Question

Five different balls are to be placed in 5 different boxes randomly. If each box can hold any number of balls, the number of ways in which exactly 2 boxes remain empty is?
A.1200
B.1600
C.1400
D.1500

Answer 1

Hint: When $ n $ objects are to be placed in $ r $ seats randomly, then this can be done in $ {n^r} $ ways. Use the formula $ {}^n{C_r} = \dfrac{{n!}}{{r!\left( {n - r} \right)!}} $ in this question to reduce the complication of this question. Also, the number of ways of arranging $ n $ things is in $ n! $ ways, this formula will help to find out the number of ways to arrange things.

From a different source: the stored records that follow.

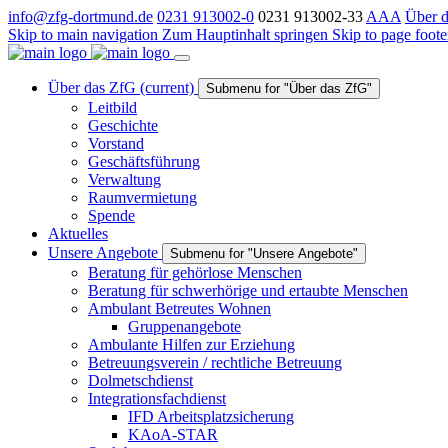
info@zfg-dortmund.de
0231 913002-0
0231 913002-33
A
A
A
Über 
Skip to main navigation
Zum Hauptinhalt springen
Skip to page foote
Über das ZfG
(current)
Submenu for "Über das ZfG"
Leitbild
Geschichte
Vorstand
Geschäftsführung
Verwaltung
Raumvermietung
Spende
Aktuelles
Unsere Angebote
Submenu for "Unsere Angebote"
Beratung für gehörlose Menschen
Beratung für schwerhörige und ertaubte Menschen
Ambulant Betreutes Wohnen
Gruppenangebote
Ambulante Hilfen zur Erziehung
Betreuungsverein / rechtliche Betreuung
Dolmetschdienst
Integrationsfachdienst
IFD Arbeitsplatzsicherung
KAoA-STAR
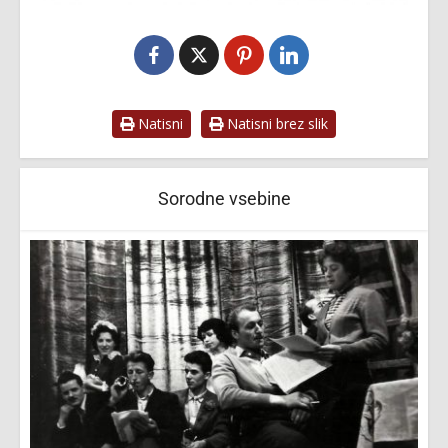
Natisni
Natisni brez slik
Sorodne vsebine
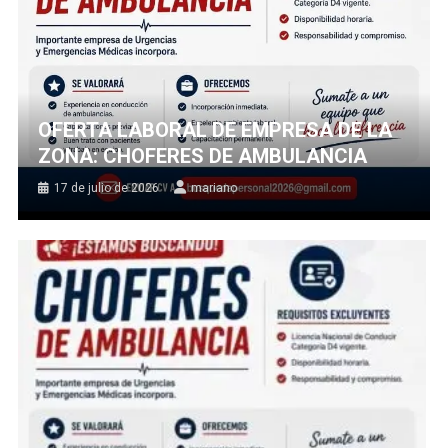
OFERTA LABORAL DE EMPRESA DE LA
ZONA: CHOFERES DE AMBULANCIA
17 de julio de 2026
mariano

Complete step-by-step answer:
We know that, when $ n $ objects are to be placed in $ r $ seats randomly, then this can be done in $ {n^r} $ ways.
In this question, 5 different balls are to be placed in 5 different boxes randomly. We can compare this situation with the situation where $ n $ objects are to be placed in $ r $ seats randomly which can be done in $ {n^r} $ ways. Substitute $ n = 5,{\rm{ }}r = 5 $ in $ {n^r} $ to find the required value.
5 different balls are to be placed in 5 different boxes, then this can be done in $ {5^5} $ ways.
In the condition, as given in the question, 2 out of 5 boxes are too empty.
In order to select $ r $ objects out of $ n $ objects, it can be selected in $ {}^n{C_r} $ .
2 empty boxes can be selected in $ {}^5{C_2} $ ways.
So, 5 balls can now be placed in $ 5 - 2 = 3 $ boxes.
There can be 3,1,1 or 2,2,1 balls in the boxes.
We know that the number of ways of arranging $ n $ things is in $ n! $ ways.
So, 5 different balls can be arranged as 3,1,1 in $ \dfrac{{5!}}{{3! \cdot 2!}} $ where 3, 1 and 1 balls are present in different boxes but 1 is repeated twice so we need to divide by $ 2! $ .
Similarly, 5 different balls can be arranged as 2,2,1 in $ \dfrac{{5!}}{{2! \cdot 2!1!}} $ where 2, 2 and 1 balls are present in different boxes but 2 is repeated twice so we need to divide by $ 2! $ again.
The 3,1,1 or 2,2,1 way can be added to each other as they are 2 different cases.
Also, the 3 boxes are to be arranged in $ 3! $ ways.
So, as all the steps are necessary at a time, so all the factors should be multiplied to each other in order to reach the solution.
The number of ways in which exactly 2 boxes remain empty is $ 3!\left( {\dfrac{{5!}}{{3! \cdot 1! \cdot 1!}} + \dfrac{{5!}}{{2! \cdot 2! \cdot 1!}}} \right) $
 $
\Rightarrow 3!\left( {\dfrac{{5!}}{{3! \cdot 2!}} + \dfrac{{5!}}{{2! \cdot 2! \cdot 2!}}} \right) = 6\left( {\dfrac{{120}}{{12}} + \dfrac{{120}}{8}} \right)\\
 = 6\left( {10 + 15} \right)\\
 = 6 \times 25\\
 = 150
 $

The number of ways in which exactly 2 boxes remain empty is $ {}^5{C_2} \cdot 150 = 1500 $ .

So, the correct answer is “Option D”.

Note: Students must avoid mistakes while using the formula for calculating the number of ways when $ n $ objects are to be placed in $ r $ seats randomly. Instead of taking the number of ways as $ {n^r} $, students can take it mistakenly as $ {r^n} $ . Also, the language of the question should be understood in a clear manner so that conditions are well expressed in terms of mathematical symbols.